*** Opening of DATA SHOWN ***

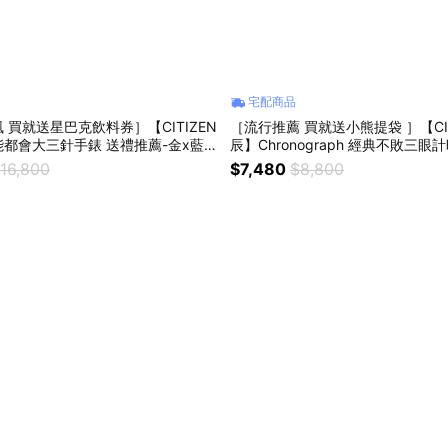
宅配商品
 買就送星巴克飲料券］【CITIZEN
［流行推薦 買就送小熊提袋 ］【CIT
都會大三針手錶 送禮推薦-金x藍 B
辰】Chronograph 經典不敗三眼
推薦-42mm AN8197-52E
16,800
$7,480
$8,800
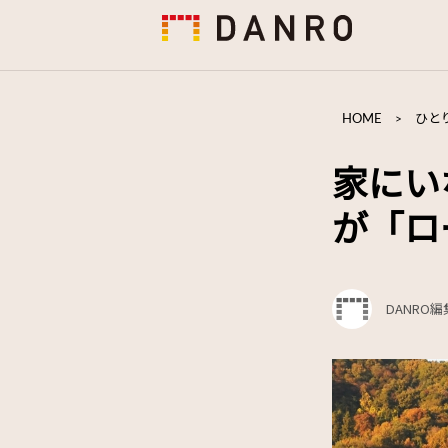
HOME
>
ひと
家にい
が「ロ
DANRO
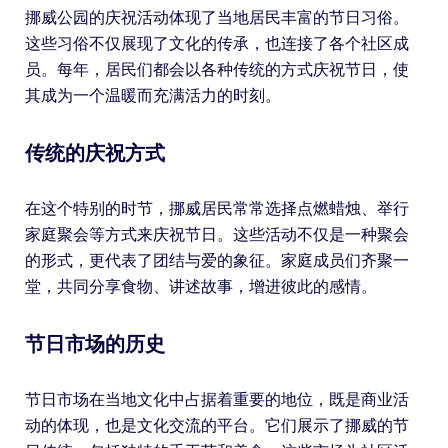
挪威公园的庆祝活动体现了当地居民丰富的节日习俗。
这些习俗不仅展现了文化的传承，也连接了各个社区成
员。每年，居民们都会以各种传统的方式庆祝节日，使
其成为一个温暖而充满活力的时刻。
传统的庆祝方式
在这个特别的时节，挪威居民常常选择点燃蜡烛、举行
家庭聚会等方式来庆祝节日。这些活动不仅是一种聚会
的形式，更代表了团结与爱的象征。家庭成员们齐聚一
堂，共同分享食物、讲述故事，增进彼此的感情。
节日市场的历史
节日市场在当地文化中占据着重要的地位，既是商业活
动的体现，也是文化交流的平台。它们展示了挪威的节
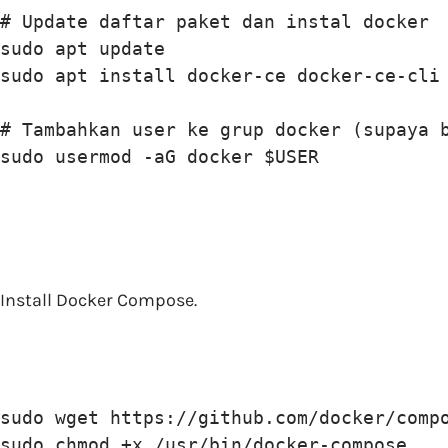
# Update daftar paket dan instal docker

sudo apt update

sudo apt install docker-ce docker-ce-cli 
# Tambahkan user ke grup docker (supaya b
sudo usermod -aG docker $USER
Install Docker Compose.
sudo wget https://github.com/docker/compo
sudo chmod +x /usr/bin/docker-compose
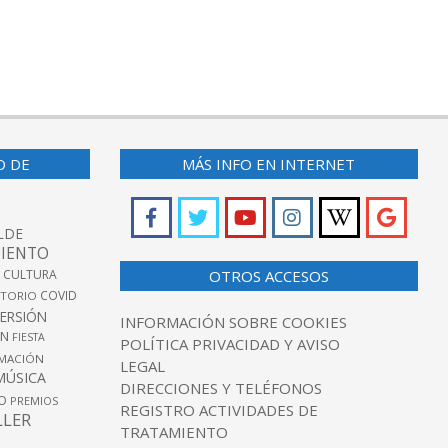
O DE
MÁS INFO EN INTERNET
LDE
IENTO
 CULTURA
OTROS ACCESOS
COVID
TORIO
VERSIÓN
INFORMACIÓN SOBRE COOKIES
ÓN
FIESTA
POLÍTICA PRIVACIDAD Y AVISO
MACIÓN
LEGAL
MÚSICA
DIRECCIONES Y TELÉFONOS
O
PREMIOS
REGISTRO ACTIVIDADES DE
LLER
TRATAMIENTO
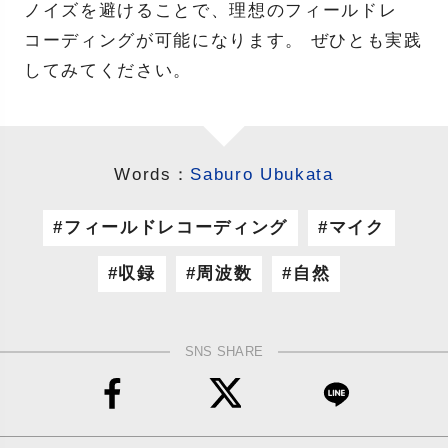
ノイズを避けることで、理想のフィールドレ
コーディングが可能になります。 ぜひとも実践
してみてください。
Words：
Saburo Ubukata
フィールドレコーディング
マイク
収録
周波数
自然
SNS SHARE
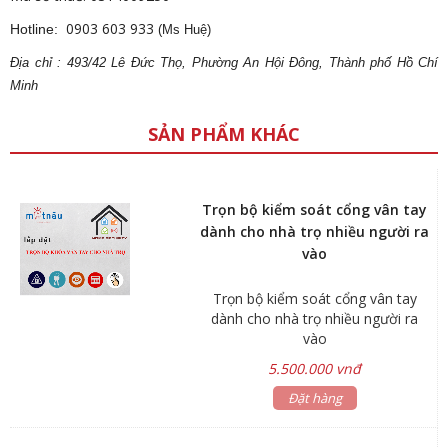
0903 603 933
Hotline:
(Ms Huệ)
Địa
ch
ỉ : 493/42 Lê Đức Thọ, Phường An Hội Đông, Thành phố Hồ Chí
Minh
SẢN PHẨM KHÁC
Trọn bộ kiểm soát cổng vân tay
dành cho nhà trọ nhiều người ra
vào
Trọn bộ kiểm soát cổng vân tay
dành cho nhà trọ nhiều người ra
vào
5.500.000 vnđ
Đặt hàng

*** Close of DATA SHOWN ***

**ASSIGNED TASK**
What should be set down is every line from the opening of the records through the line that contains "在这个特别的时节，挪威居民常常选择点燃蜡烛、举行", exactly, with pictures left out.

**TASK SOLUTION**
宅配商品
 買就送星巴克飲料券］【CITIZEN
［流行推薦 買就送小熊提袋 ］【CIT
都會大三針手錶 送禮推薦-金x藍 B
辰】Chronograph 經典不敗三眼
推薦-42mm AN8197-52E
16,800
$7,480
$8,800
HOME
>
ひと
家にい
が「ロ
DANRO
挪威公园的庆祝活动体现了当地居民丰富的节日习俗。
这些习俗不仅展现了文化的传承，也连接了各个社区成
员。每年，居民们都会以各种传统的方式庆祝节日，使
其成为一个温暖而充满活力的时刻。
传统的庆祝方式
在这个特别的时节，挪威居民常常选择点燃蜡烛、举行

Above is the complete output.